COVID-19 Restrictions: Tourism resumes in Egypt
After 18 months of travel restrictions, tourists can once enjoy the beauty of ancient Egyptian tombs. Tourism accounts for 9% of the country’s GDP, but according to the tourism ministry, less than a quarter of the usual number of tourists visited Egypt in 2020 – signaling a 55% fall in GDP.
The industry had already suffered from instability in the country following the 2011 political unrest. But since the beginning of 2021, authorities have started to regain hope. The government made the vaccination of tourism workers in the South Sinai and the Red Sea governorates a top priority – that represents about 2 million people given the vaccine in the country’s most visited resorts.
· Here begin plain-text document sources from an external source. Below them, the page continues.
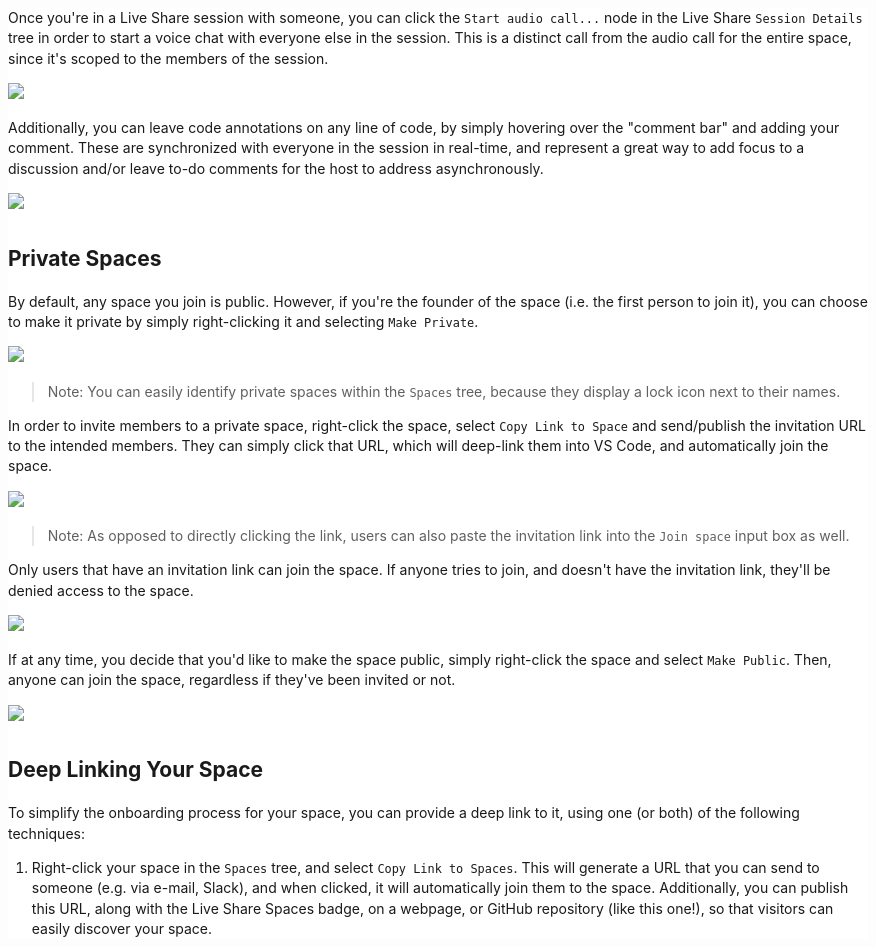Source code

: Once you're in a Live Share session with someone, you can click the `Start audio call...` node in the Live Share `Session Details` tree in order to start a voice chat with everyone else in the session. This is a distinct call from the audio call for the entire space, since it's scoped to the members of the session.

   <img width="250px" src="https://user-images.githubusercontent.com/116461/62504105-eae9eb00-b7ab-11e9-92e8-9fc279b33dbf.png">

Additionally, you can leave code annotations on any line of code, by simply hovering over the "comment bar" and adding your comment. These are synchronized with everyone in the session in real-time, and represent a great way to add focus to a discussion and/or leave to-do comments for the host to address asynchronously.

   <img width="450px" src="https://user-images.githubusercontent.com/116461/62504298-ba568100-b7ac-11e9-9919-020c9e921331.png">

## Private Spaces

By default, any space you join is public. However, if you're the founder of the space (i.e. the first person to join it), you can choose to make it private by simply right-clicking it and selecting `Make Private`.

   <img width="250px" src="https://user-images.githubusercontent.com/116461/64935662-54c3ce80-d807-11e9-9063-dd165d818b01.png" />

> Note: You can easily identify private spaces within the `Spaces` tree, because they display a lock icon next to their names.

In order to invite members to a private space, right-click the space, select `Copy Link to Space` and send/publish the invitation URL to the intended members. They can simply click that URL, which will deep-link them into VS Code, and automatically join the space.

   <img width="250px" src="https://user-images.githubusercontent.com/116461/64935685-6907cb80-d807-11e9-9522-93f05c274c9d.png" />

> Note: As opposed to directly clicking the link, users can also paste the invitation link into the `Join space` input box as well.

Only users that have an invitation link can join the space. If anyone tries to join, and doesn't have the invitation link, they'll be denied access to the space.

   <img width="450px" src="https://user-images.githubusercontent.com/116461/64935699-7ae96e80-d807-11e9-9e59-e9c96d18c8fd.png" />

If at any time, you decide that you'd like to make the space public, simply right-click the space and select `Make Public`. Then, anyone can join the space, regardless if they've been invited or not.

   <img width="250px" src="https://user-images.githubusercontent.com/116461/64935710-88065d80-d807-11e9-8213-0c9e5f75559b.png" />

## Deep Linking Your Space

To simplify the onboarding process for your space, you can provide a deep link to it, using one (or both) of the following techniques:

1. Right-click your space in the `Spaces` tree, and select `Copy Link to Spaces`. This will generate a URL that you can send to someone (e.g. via e-mail, Slack), and when clicked, it will automatically join them to the space. Additionally, you can publish this URL, along with the Live Share Spaces badge, on a webpage, or GitHub repository (like this one!), so that visitors can easily discover your space.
COVID-19 restrictions for tourists are also relatively light: a single negative PCR test upon arrival has been requested since July 2020.
“Tourism is starting to recover. If we look at the pyramid or the Egyptian Museum, we will find a very large occupancy rate, whether from internal or external tourism, especially after receiving Russian tourism we began to see very large occupancy rate from external tourism in Sharm El-Sheikh, Hurghada and also Marsa Alam,” says Islam Fares, Director general of the union of Arab tourist guides.
Ministry of Tourism statistics show a noticeable increase in tourist numbers: since the beginning of 2021, Egypt has welcomed 300,000 tourists every month. By April, this figure rose to more than half a million a month, around 50% of visitors pre-pandemic.
“We look forward in the second half of 2020 (2021), and after vaccinations began around the world and the arrival of Russian tourism at Sharm El-Sheikh and Hurghada airports, to recover a little bit until we reach the normal rates for the tourism sector,” says Fares.
In early August, Russia resumed flights to Egyptian Red Sea resorts, ending a ban that had lasted almost six years. Moscow had banned direct flights to Egypt after the 2015 bombing of a Russian airliner shortly after it took off from the Red Sea resort of Sharm el-Sheikh, killing all 224 people on board.